The most common failing is simply to use a redescription of something as an explanation for it. Some comments illustrated a division between dealers who believed the dollar problems were caused by a strong mark and others who believe the strong mark had its roots in a weak dollar. More interestingly, they are apparently inconsistent with the most fundamental principle of economic analysis of markets. For economists it is "irrational" to believe you can predict a change in prices without believing it will be in response to new information.

For the economist, the Japanese financial year-end could not have an impact on the value of the yen, as many have argued. If if did, someone less intelligent than Nick Leeson could anticipate the coming end of the year, and buy yen in advance.The Kobe earthquake, in contrast, could have an effect on the price of the yen, but that would be because only someone a great deal more informed than Nick Leeson could ever have anticipated it.

The market participants, however, have never taken economists too seriously. They see there are such things as psychologically important levels. They know that when the franc falls below 3.55, instead of thinking "how cheap francs are, I should buy some more," people might easily think the reverse.

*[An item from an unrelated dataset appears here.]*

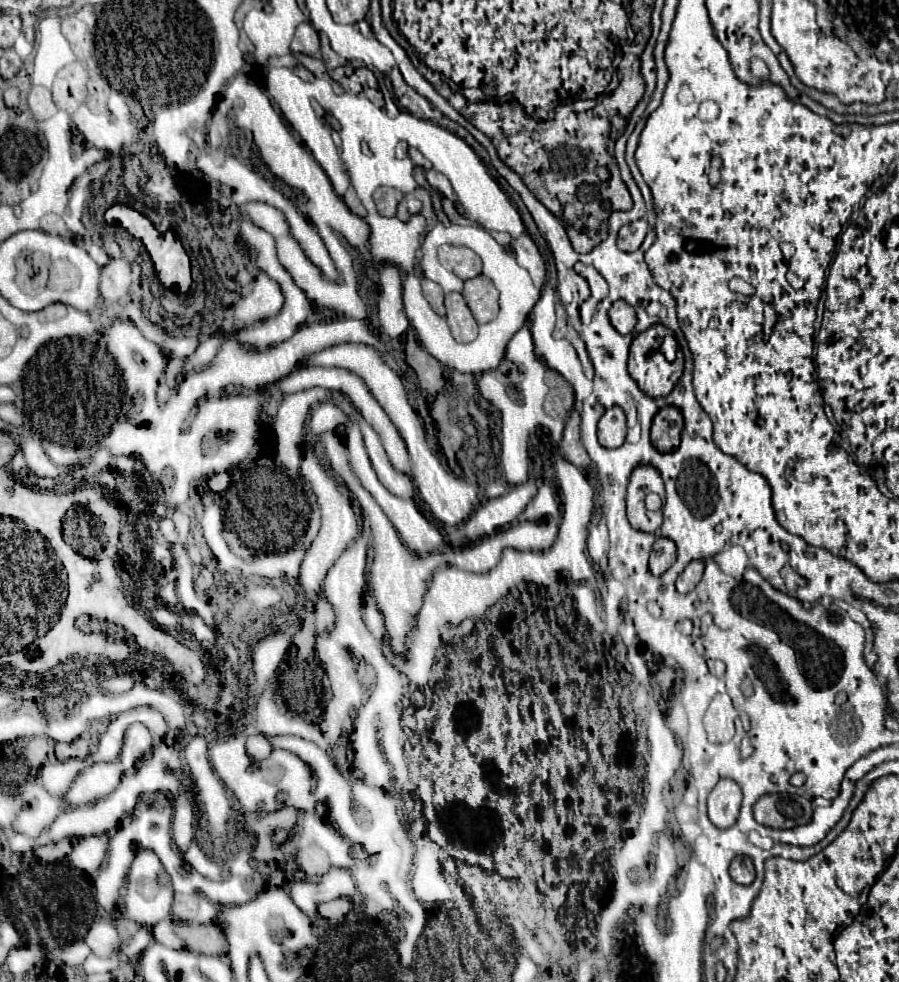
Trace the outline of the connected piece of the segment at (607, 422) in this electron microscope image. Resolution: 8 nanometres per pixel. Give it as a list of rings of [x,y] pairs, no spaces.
[[[620,406],[608,408],[598,422],[598,440],[606,448],[618,448],[626,440],[626,414]]]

Economists long ago conceded that markets do not operate exactly as efficient markets theory suggests. They acknowledged that there could be speculative bubbles in markets, in which more or less rational market participants could knowingly continue to trade while prices deviated from "fundamental value". You could have "pyramid selling", near worthless items selling for high prices, merely because the buyer believes someone else will buy at an even higher price.

Bubble-like behaviour - which is seen as rational by some, and irrational by others - is invoked to explain crashes and volatility in markets. And it certainly seems to be doing its fair share of work this week. When the plethora of explanations offered in the media for different market events is so confused, and thin of substance, you can be sure that it is not the fundamental values which are driving the changes. Changes in the fundamentals are normally relatively easy to agree upon.

It is when the fundamentals are not so obvious, the task becomes harder: to predict what others are thinking. In that event, dealers grapple for a standard: an argument that is useful not because it describes reality, but because everybody else accepts it. It is similar to battles we observe in consumer electronics, when a product is useful not so much because it is better than its rivals, but because everybody else uses it (so you can get the software).

We know that standards evolve in unsettling jumps rather than incrementally. We lurch from vinyl records to CD; we don't stop at in-between stations as we once did in the evolution of motor cars. That is because it is hard to displace a standard once it is in operation.

One way of looking at recent market instability is as a collapse of an old standard - the old relative values of the mark, dollar and other European currencies, accompanied by an unsettling jump towards a new standard. The old rates looked wrong; once the perception became widespread, they dismantled themselves. The new trading ranges have yet to settle.

The analogy does not offer a clear vision of which way markets will turn. One view is to argue that if bubble theory is relevant, and the concept of standards is useful in understanding the changing views of the dealer community, then the markets have probably overreacted in recent days; bubble positions (in the mark) have accumulated. They will fall back as fundamentals reassert themselves. But, equally, they will not fall back to where they were. The old range has passed.

At the risk of sounding like a dealer, poised to be quoted in some Reuter copy, in my view the worst may not be over, but an improvement in dollar fortunes - at least relative to the mark - will probably be forthcoming before long.